Cette décision illustre les conditions d'application du dispositif de l'abus de droit fiscal et de la qualification d'avantages occultes, dans un contexte de cession d'entreprise et de versement d'indemnités de licenciement à un dirigeant.
L'article L. 64 du LPF permet à l'administration d'écarter les actes constitutifs d'un abus de droit, soit en raison de leur caractère fictif, soit qu'ils recherchent le bénéfice d'une application littérale des textes contraire aux objectifs poursuivis par le législateur. Dans le cas présent, c'est le caractère fictif de l'acte qui est en cause.
Quant à la qualification fiscale des sommes versées, l'article 111-c du CGI considère notamment comme revenus distribués "les rémunérations et avantages occultes". La jurisprudence précise qu'un avantage sans contrepartie doit être qualifié de libéralité constituant un avantage occulte, même lorsque l'opération est régulièrement comptabilisée, dès lors que cette comptabilisation ne révèle pas, par elle-même, la libéralité en cause.
Rappel des faits :
M. A était initialement gérant de la SARL NC depuis 2006, puis est devenu président lorsqu'elle a été transformée en SAS. Il a été révoqué de ce mandat social le 27 mai 2015. Jusqu'en mars 2015, il contrôlait entièrement cette société, directement et indirectement via l'EURL A dont il était l'unique associé.
Entre mars et août 2015, M. A a cédé ses parts dans la SAS NC et dans l'EURL A à ses sœurs, pour un prix unitaire symbolique d'un euro. Le 12 juin 2015, peu après ces cessions, un licenciement lui a été notifié pour son prétendu emploi salarié de directeur juridique. Un protocole transactionnel a été signé le 29 mars 2016, prévoyant le versement d'indemnités.

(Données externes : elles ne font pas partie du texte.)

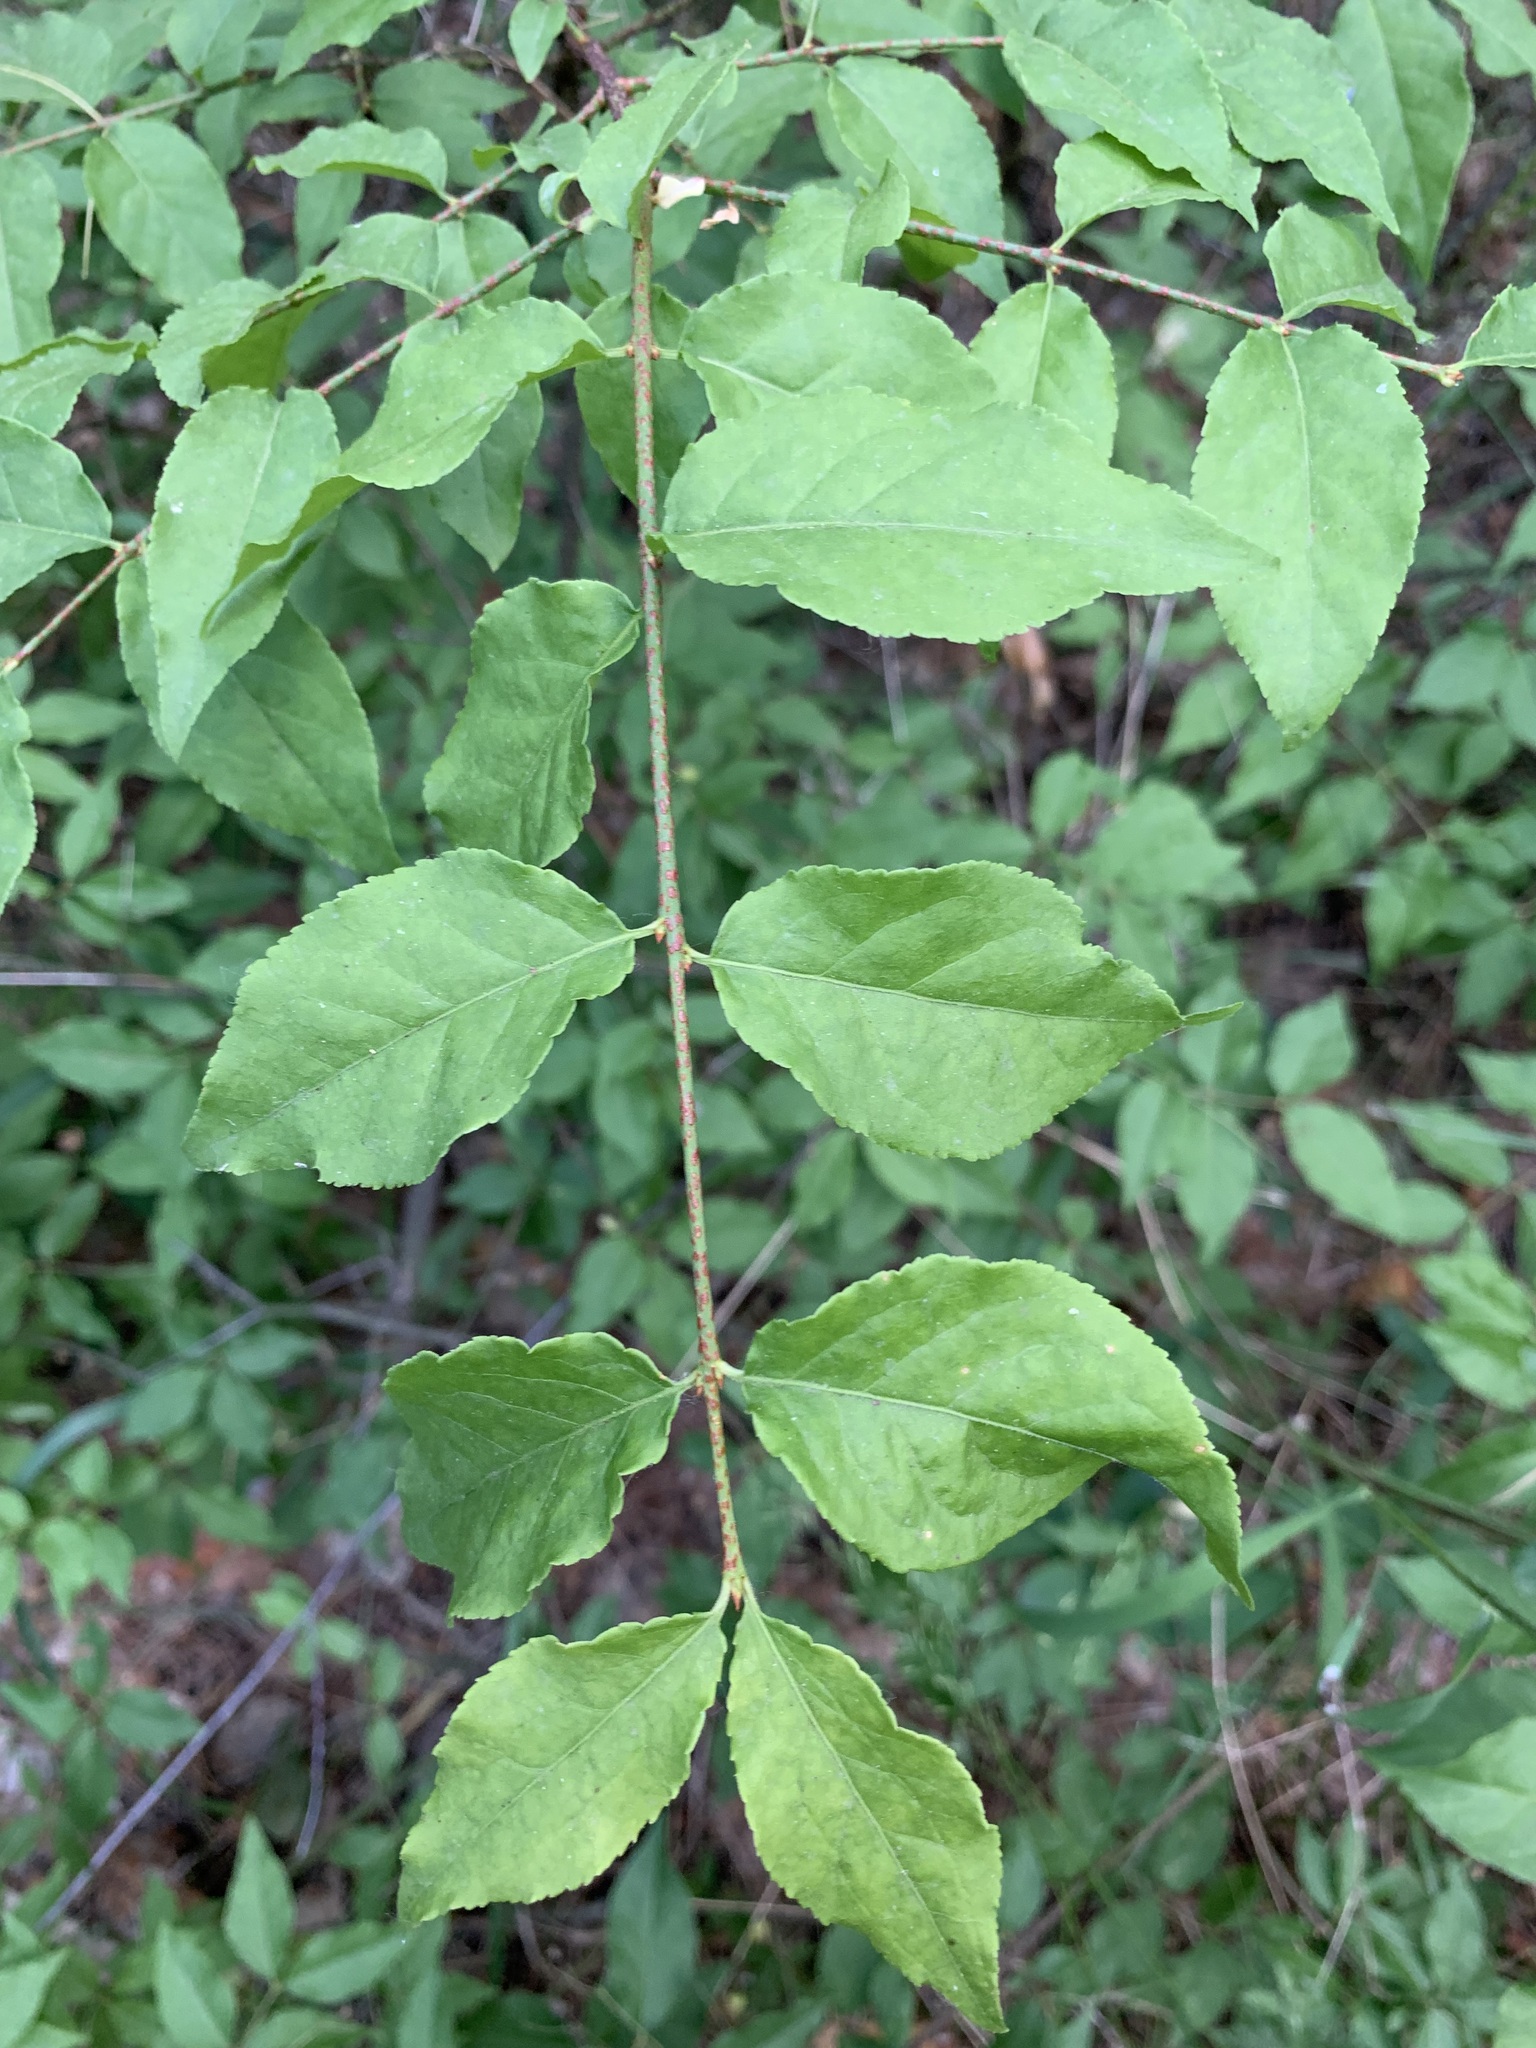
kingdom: Plantae
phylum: Tracheophyta
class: Magnoliopsida
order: Celastrales
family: Celastraceae
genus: Euonymus
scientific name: Euonymus verrucosus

À la suite d'un ESFP au titre des années 2016 et 2017, l'administration a requalifié les sommes perçues en exécution de ce protocole transactionnel (364 404 € au total) en RCM, sur le fondement de l'article 111-c du CGI. Cette requalification était motivée par le fait que M. A ne pouvait justifier avoir été salarié de la société et qu'il en était resté le dirigeant de fait.
Après plusieurs échanges contradictoires et entretiens, l'administration a accepté de déduire de la base des rectifications la somme de 73 296 €, déjà soumise à l'impôt sur le revenu dans la catégorie des traitements et salaires, et a abandonné la majoration de 80% pour manœuvres frauduleuses initialement appliquée. Les cotisations supplémentaires ont été mises en recouvrement en avril et juin 2021. La réclamation préalable du contribuable a été rejetée le 25 octobre 2022. M. A a saisi la juridiction administrative.
Sur le fond M.A :
- conteste être resté dirigeant de fait de la société après sa révocation, remettant ainsi en cause le caractère fictif de son licenciement.
- considère que les sommes perçues ne pouvaient être qualifiées d'avantages occultes au sens de l'article 111-c du CGI, puisqu'elles avaient été inscrites en comptabilité avec identification du bénéficiaire et déclarées fiscalement.
- soutient que l'administration n'avait pas correctement tenu compte des sommes déjà déclarées en tant que salaires en 2016 et 2017, conduisant à une double imposition.
L'administration fiscale, quant à elle, maintient la fictivité du licenciement et la qualification d'avantages occultes, malgré la comptabilisation des sommes en cause.
Le tribunal administratif a rejeté l'ensemble des arguments de M.A
Concernant l'abus de droit fiscal, le tribunal a relevé un faisceau d'indices convergents démontrant le caractère fictif du licenciement :
- L'absence de lien de subordination caractérisant une situation de salariat, M. A ayant été le détenteur direct et indirect de la totalité du capital social;
- La cession de ses parts sociales à ses sœurs pour un prix unitaire symbolique d'un euro, concomitamment à son "licenciement", alors que la valeur nette de la société a été estimée à 372 660 € lors de la transmission universelle de patrimoine intervenue un an plus tard;
- L'incapacité des sœurs de M. A à expliquer les raisons et modalités de son licenciement, l'une d'elles ayant reconnu que le protocole transactionnel avait été élaboré par M. A lui-même;
- Le maintien de liens opérationnels entre la société et M. A, notamment par la réexpédition du courrier adressé à la société vers une autre entité contrôlée par lui et la sous-traitance de l'activité à des sociétés qu'il dirigeait.
Sur la qualification fiscale des sommes versées, le tribunal a jugé que le caractère fictif du licenciement conférait aux indemnités versées le caractère de libéralité, justifiant leur imposition en tant qu'avantages occultes au sens de l'article 111-c du CGI, nonobstant leur comptabilisation régulière. Le tribunal a précisé que cette comptabilisation, présentant ces sommes comme des indemnités transactionnelles et non comme une libéralité, ne révélait pas leur véritable nature.